■ **Instruction 1**:
Repeat the shape change rows exactly, starting at the beginning of the rows and ending with the line that contains "green L-shape at". Leave the pictures out of your answer.

------ Document section ------

RegexContentCheck / RegexOutputCheck¶

What they do¶

Pattern-based scanners that block or redact specific strings. Two flavors:

RegexContentCheck — runs at ADMISSION, scans the request body. Typical use: refuse requests that look like they contain PII, secrets the model shouldn't see, or domain-banned terms.
RegexOutputCheck — runs at INSPECTION, scans the streaming response body. Typical use: catch the model leaking a marker string, an API key it hallucinated, or any pattern you don't want the caller to see.

Both share the same matcher; the difference is when they fire and what they do on match.

Stage¶

RegexContentCheck: ADMISSION.
RegexOutputCheck: INSPECTION.

Configuration¶

from signet.checks import RegexContentCheck, RegexOutputCheck, Pattern

# Block requests containing US SSN-shaped strings
RegexContentCheck(patterns=[
    Pattern(
        regex=r"\b\d{3}-\d{2}-\d{4}\b",
        action="block",
        label="ssn",
        replacement="[REDACTED-SSN]",   # ignored when action="block"
    ),
])

# Redact instead — let the request through with the pattern replaced
RegexContentCheck(patterns=[
    Pattern(
        regex=r"\b\d{3}-\d{2}-\d{4}\b",
        action="redact",
        label="ssn",
        replacement="[REDACTED-SSN]",
    ),
])

------ Data extract ------

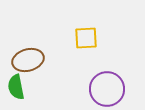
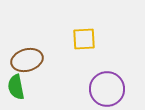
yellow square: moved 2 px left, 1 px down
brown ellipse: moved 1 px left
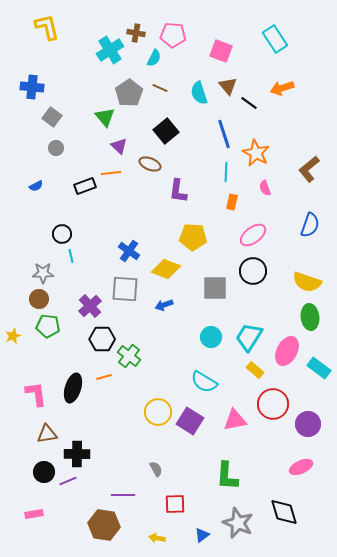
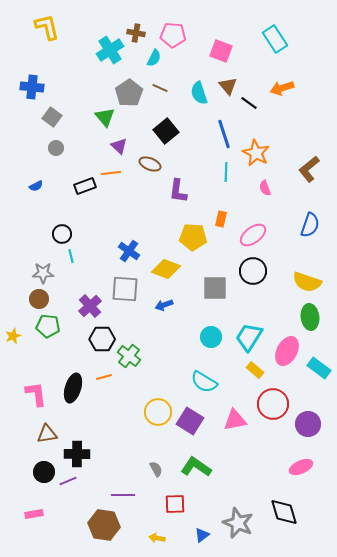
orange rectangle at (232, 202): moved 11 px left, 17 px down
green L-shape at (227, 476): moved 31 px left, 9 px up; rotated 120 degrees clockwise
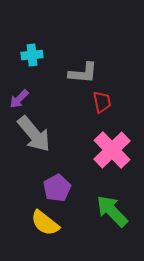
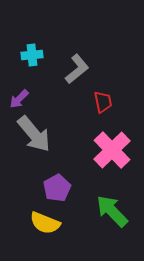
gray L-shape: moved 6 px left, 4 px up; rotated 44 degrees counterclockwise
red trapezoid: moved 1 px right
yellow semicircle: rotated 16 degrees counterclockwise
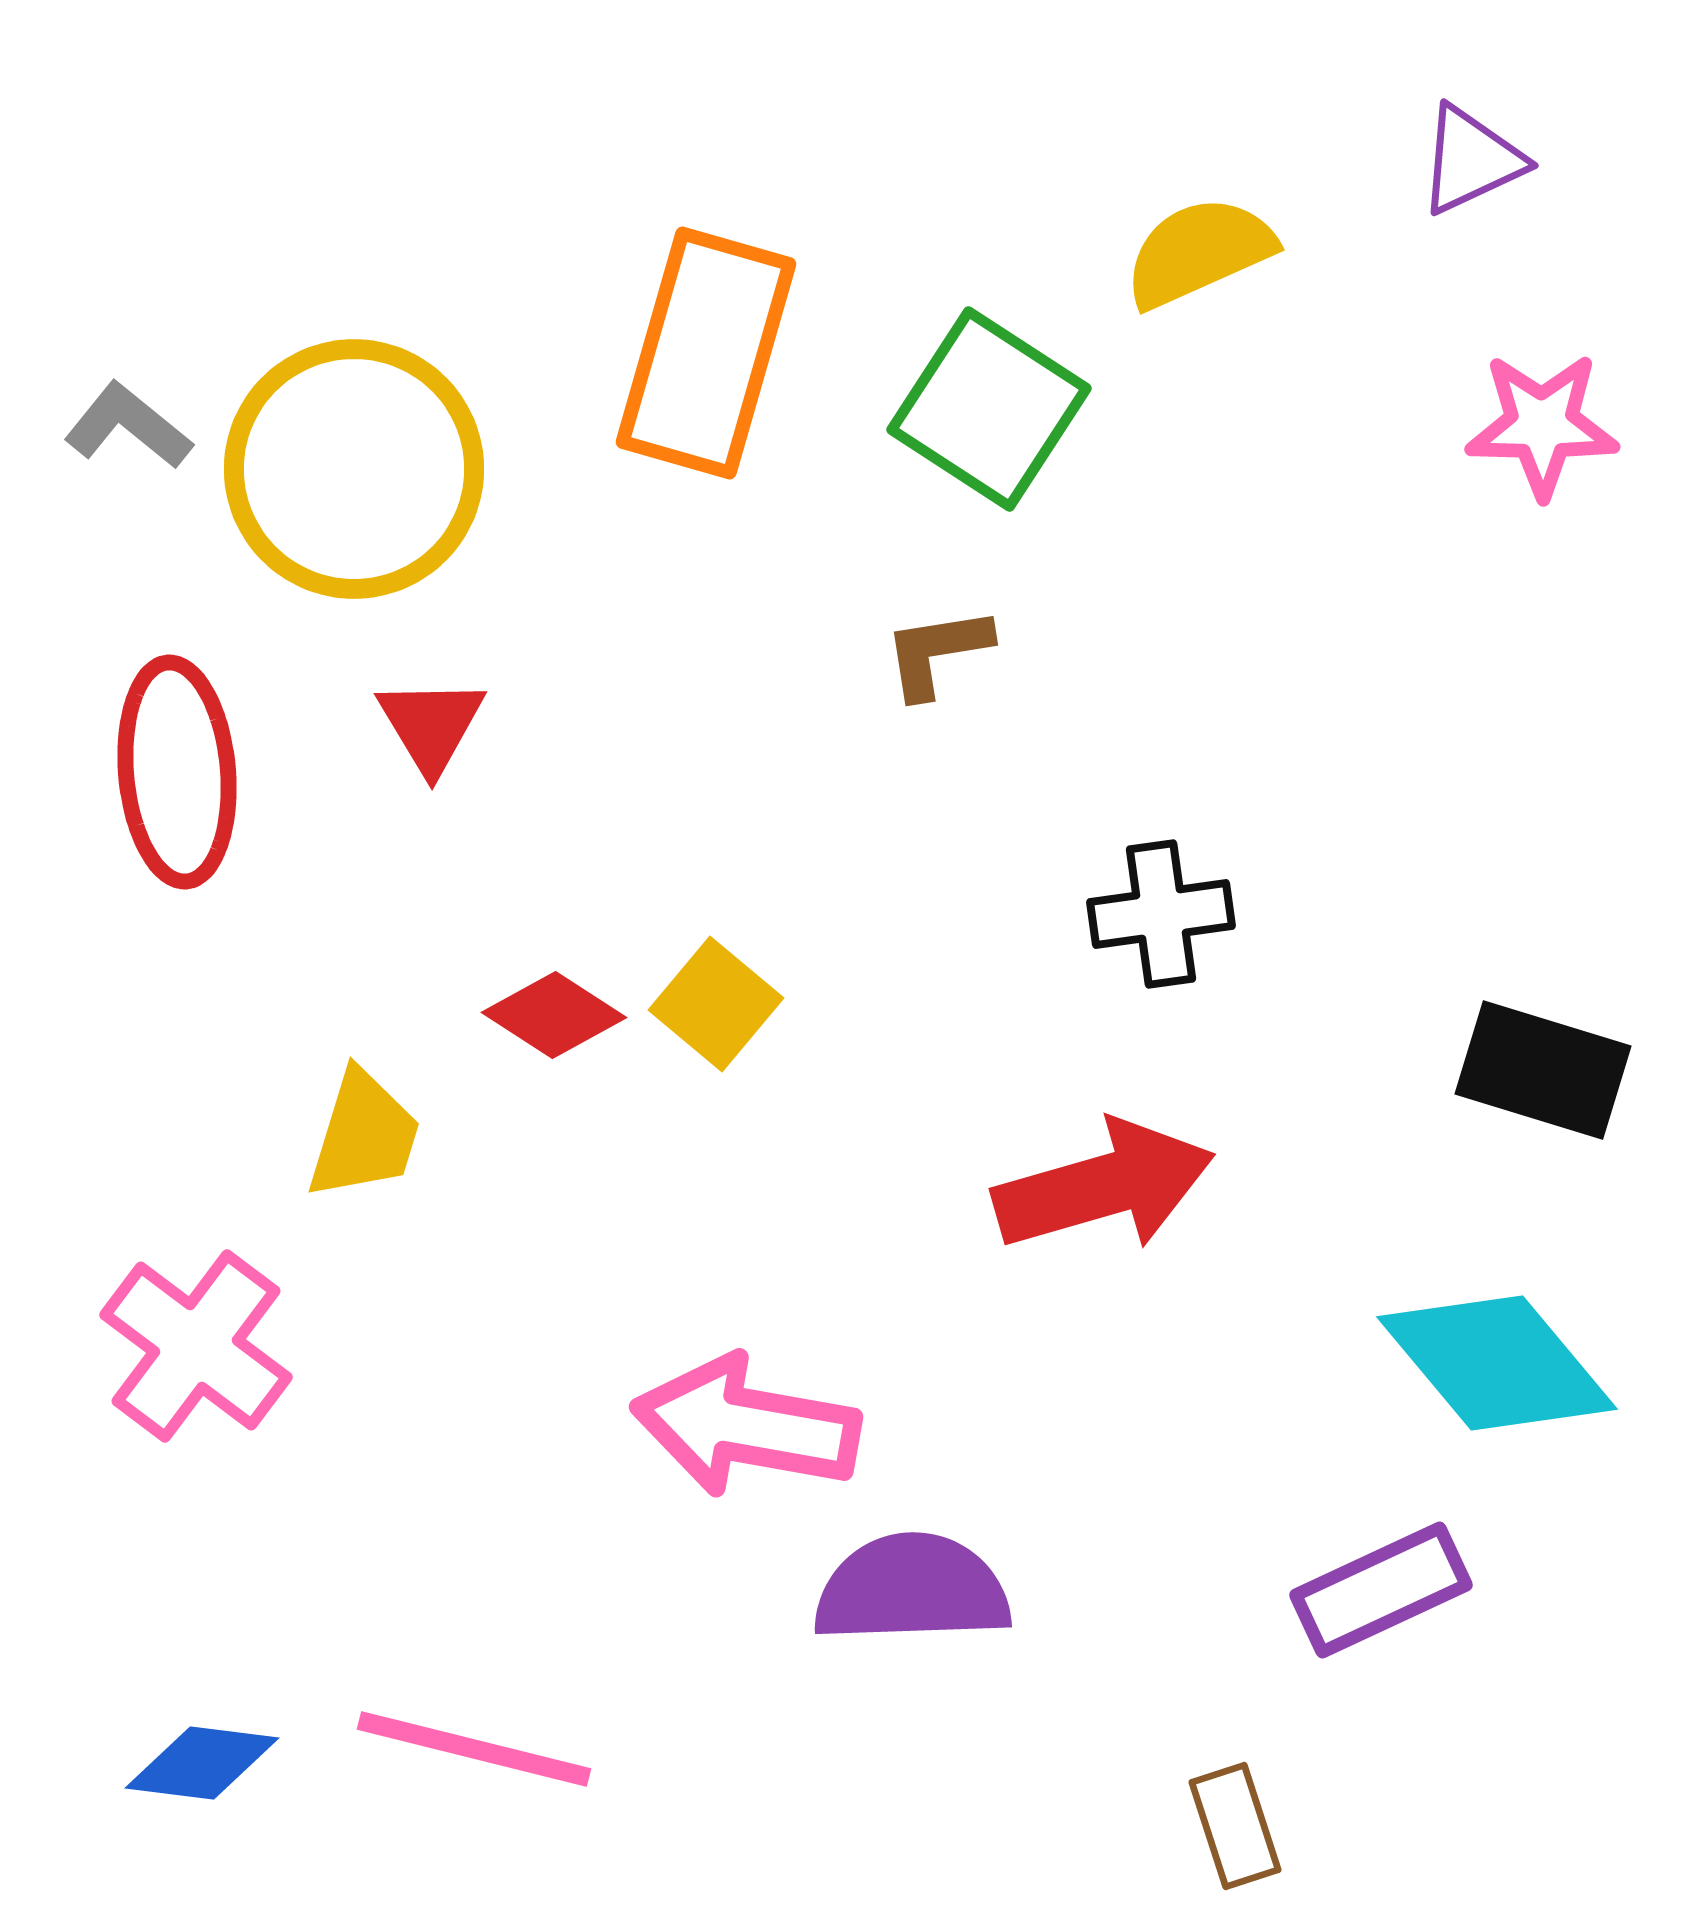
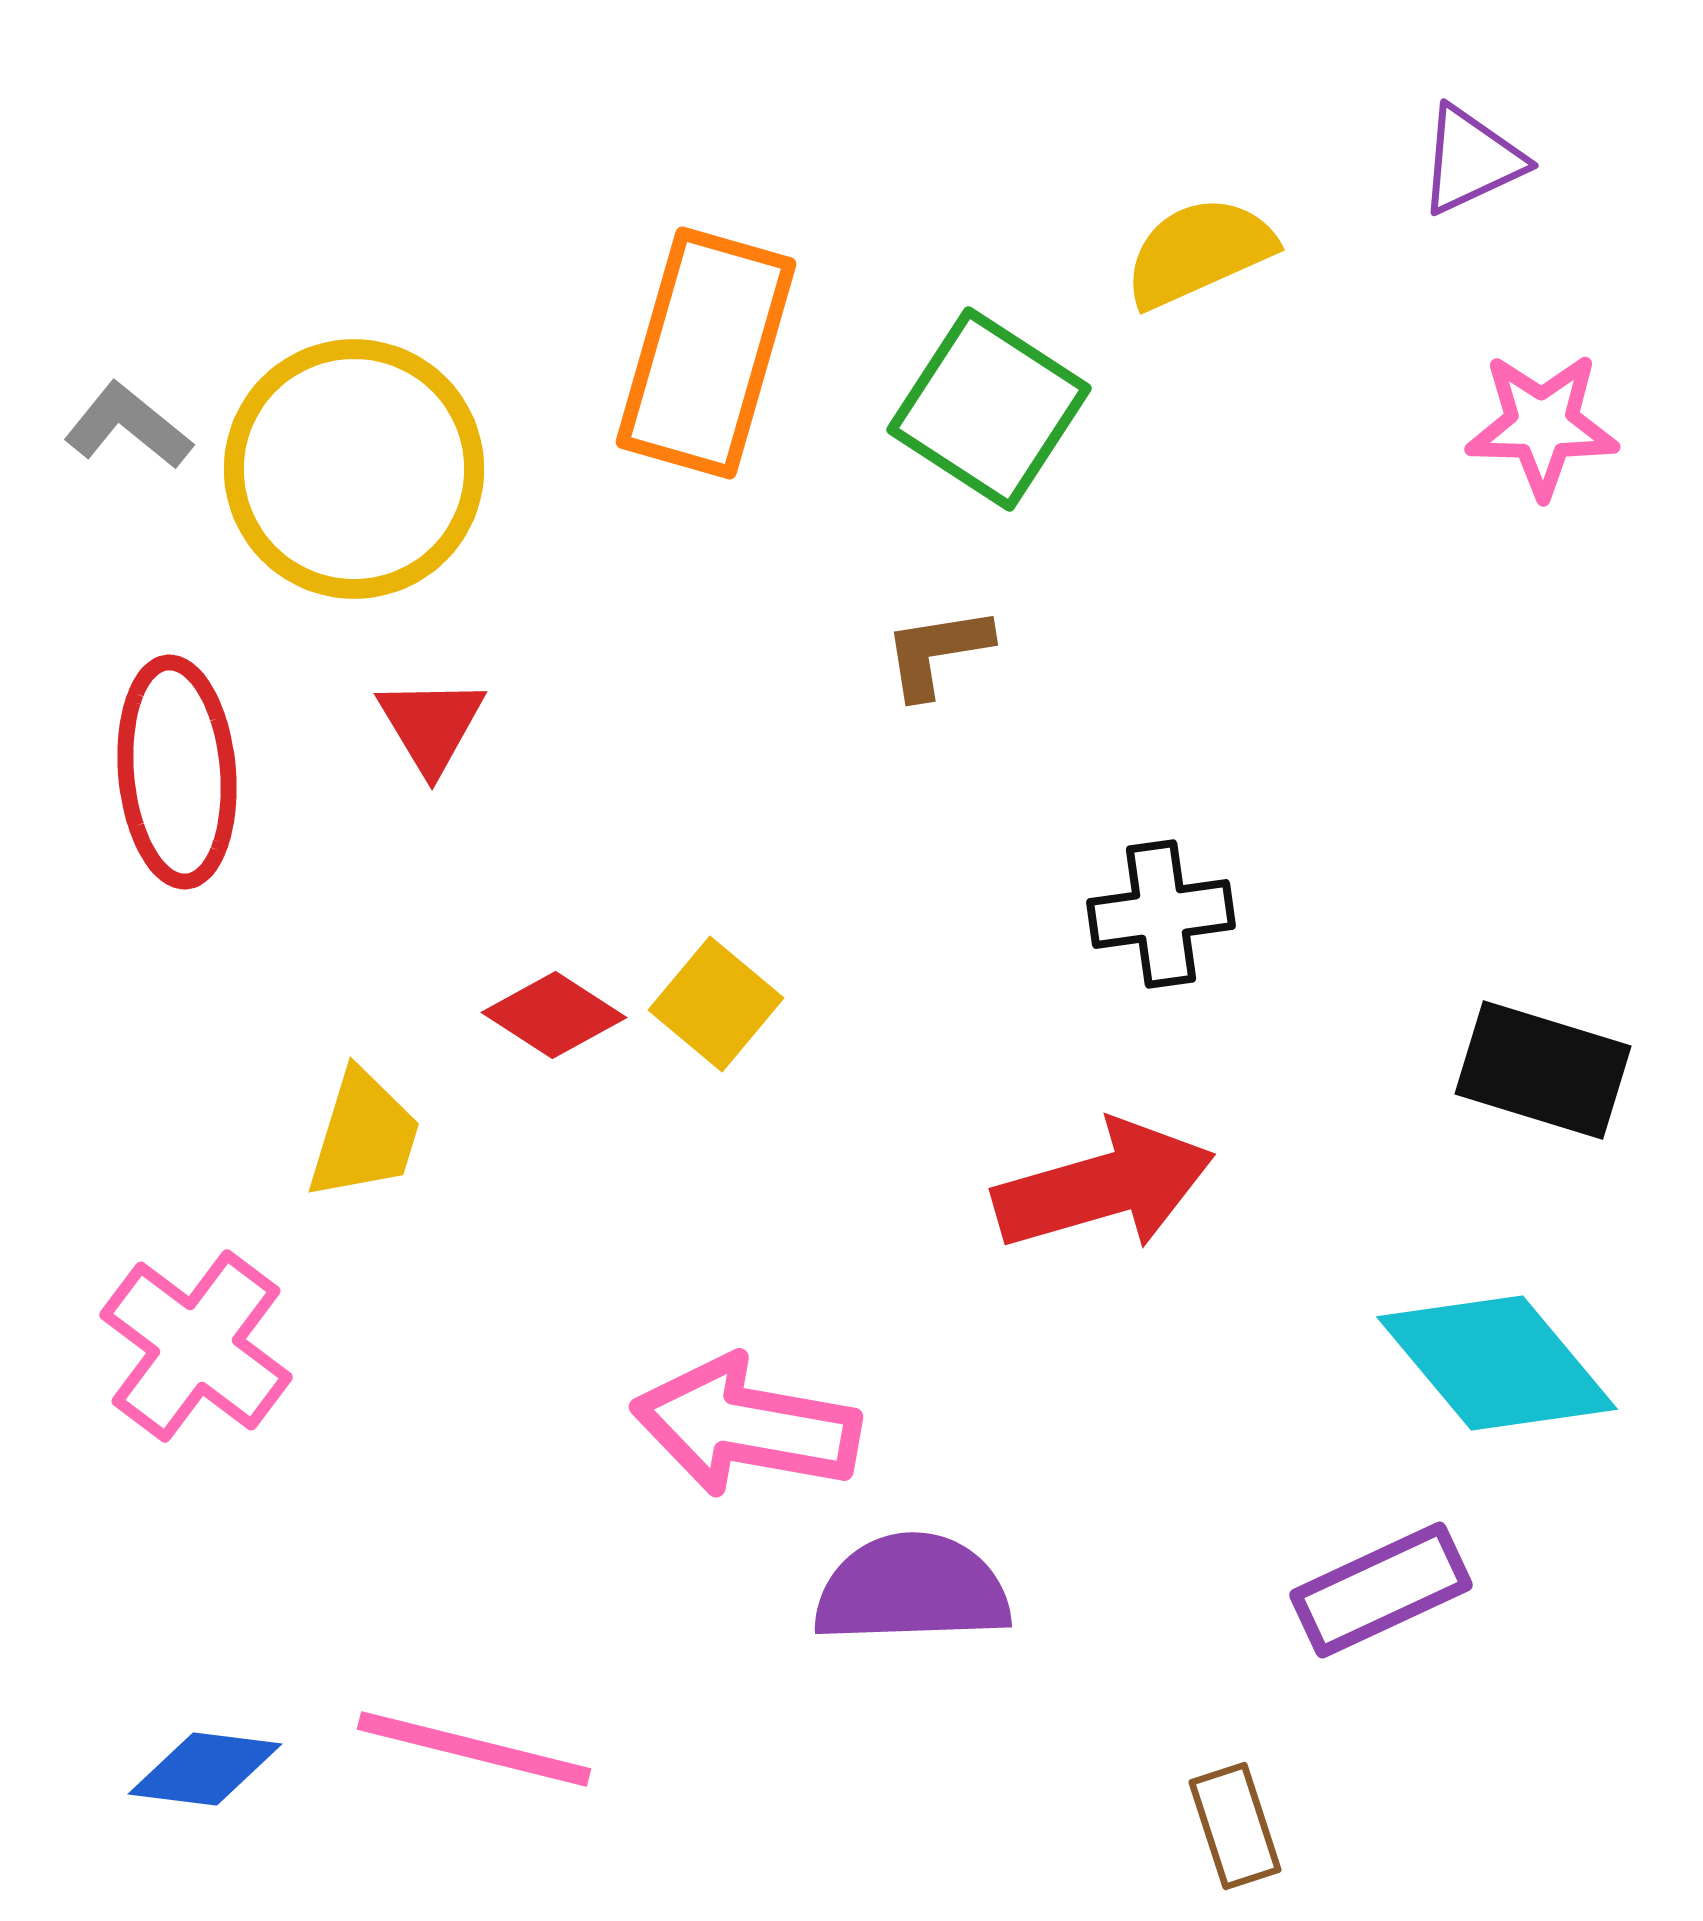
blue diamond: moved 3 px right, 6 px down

------

■ **Instruction 2**:
Rewrite the passage of the regex check documentation starting at "RegexOutputCheck — runs" and ending at "RegexOutputCheck: INSPECTION.", changing "INSPECTION" to "OUTPUT".

■ **Problem solution 1**:
yellow square: moved 2 px left, 1 px down
brown ellipse: moved 1 px left
orange rectangle at (232, 202): moved 11 px left, 17 px down
green L-shape at (227, 476): moved 31 px left, 9 px up; rotated 120 degrees clockwise

■ **Problem solution 2**:
RegexOutputCheck — runs at OUTPUT, scans the streaming response body. Typical use: catch the model leaking a marker string, an API key it hallucinated, or any pattern you don't want the caller to see.

Both share the same matcher; the difference is when they fire and what they do on match.

Stage¶

RegexContentCheck: ADMISSION.
RegexOutputCheck: OUTPUT.